Several collectors had previously been charged and convicted. The parties negotiated the amount of the insurance claim.
Case: Superman defended by statistician
When the American Broadcasting Company (ABC) unveiled its television series, "The Greatest American Hero," in March of 1981, the copyright owners of "Superman" concluded that the show's main character, Ralph Hinkley, bore more than a coincidental resemblance to Superman. Time Warner Communications, a copyright owner, initiated suit for infringement. The case came to trial in the U.S. District Court for the Southern District of New York. As a central ingredient for their factual case, plaintiffs had commissioned a large New York firm to do a nationwide telephone survey designed to determine the degree of perceived similarity between Ralph Hinkley and Superman.

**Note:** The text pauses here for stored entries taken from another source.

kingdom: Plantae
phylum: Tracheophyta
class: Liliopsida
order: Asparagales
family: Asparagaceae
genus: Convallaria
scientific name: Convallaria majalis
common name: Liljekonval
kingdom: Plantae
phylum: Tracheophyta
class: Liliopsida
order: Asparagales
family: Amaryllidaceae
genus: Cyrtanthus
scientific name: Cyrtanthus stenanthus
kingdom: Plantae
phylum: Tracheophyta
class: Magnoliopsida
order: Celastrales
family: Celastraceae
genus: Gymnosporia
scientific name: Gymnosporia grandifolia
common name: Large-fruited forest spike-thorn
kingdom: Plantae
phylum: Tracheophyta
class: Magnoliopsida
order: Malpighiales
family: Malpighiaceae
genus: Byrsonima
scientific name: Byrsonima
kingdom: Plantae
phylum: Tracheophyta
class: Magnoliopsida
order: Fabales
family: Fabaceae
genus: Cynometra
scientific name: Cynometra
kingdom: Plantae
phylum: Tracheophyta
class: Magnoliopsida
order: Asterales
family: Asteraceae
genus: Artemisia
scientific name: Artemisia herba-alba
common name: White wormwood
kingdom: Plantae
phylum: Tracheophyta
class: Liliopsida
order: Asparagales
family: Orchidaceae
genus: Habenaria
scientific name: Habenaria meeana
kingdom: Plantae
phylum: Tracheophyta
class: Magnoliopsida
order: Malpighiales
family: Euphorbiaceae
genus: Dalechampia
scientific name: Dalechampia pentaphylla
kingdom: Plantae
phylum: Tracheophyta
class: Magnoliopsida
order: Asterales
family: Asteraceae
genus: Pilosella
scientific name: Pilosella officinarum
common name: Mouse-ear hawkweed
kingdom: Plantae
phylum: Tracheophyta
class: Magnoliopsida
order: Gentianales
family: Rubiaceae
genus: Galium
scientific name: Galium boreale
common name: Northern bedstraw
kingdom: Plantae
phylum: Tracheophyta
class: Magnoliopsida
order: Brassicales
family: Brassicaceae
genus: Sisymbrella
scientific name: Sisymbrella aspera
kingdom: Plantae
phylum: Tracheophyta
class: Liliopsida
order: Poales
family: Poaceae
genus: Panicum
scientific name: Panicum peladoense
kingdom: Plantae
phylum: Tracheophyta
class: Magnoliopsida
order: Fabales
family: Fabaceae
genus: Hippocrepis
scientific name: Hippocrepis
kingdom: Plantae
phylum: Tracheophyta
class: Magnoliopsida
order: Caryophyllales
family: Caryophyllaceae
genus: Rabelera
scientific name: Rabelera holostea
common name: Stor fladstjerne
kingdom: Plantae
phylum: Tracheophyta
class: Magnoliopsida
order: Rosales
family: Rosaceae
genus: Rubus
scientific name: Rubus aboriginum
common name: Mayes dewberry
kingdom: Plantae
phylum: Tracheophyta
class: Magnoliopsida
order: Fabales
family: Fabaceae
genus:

Analysis & Inference advised the attorneys for Time Warner Communications on the strengths and weaknesses of the survey commissioned by Defendants.
In the end the trial judge, on legal grounds, did not allow the survey in. Counsel for Time were nonetheless grateful for the necessary preparation. To the best of our knowledge, Analysis & Inference is the only statistics firm to have defended Superman.
Case: Accuracy of restatement of earnings
A shareholder's suit against a major service firm went to mediation. A key factual issue dealt with interpreting the statistical "time series" of the firm's stock prices, and regression analyses undertaken on behalf of the firm that found a break in the series was not traceable to failure to make proper disclosures.
Analysis & Inference identified a critical flaw in the application of statistical methods by the prominent economist who presented his findings at the mediation. The senior statistician at Analysis & Inference who did the work spoke at the mediation regarding the flaw.
Counsel for plaintiffs credited the statistician as an important contributor to the settlement that was reached.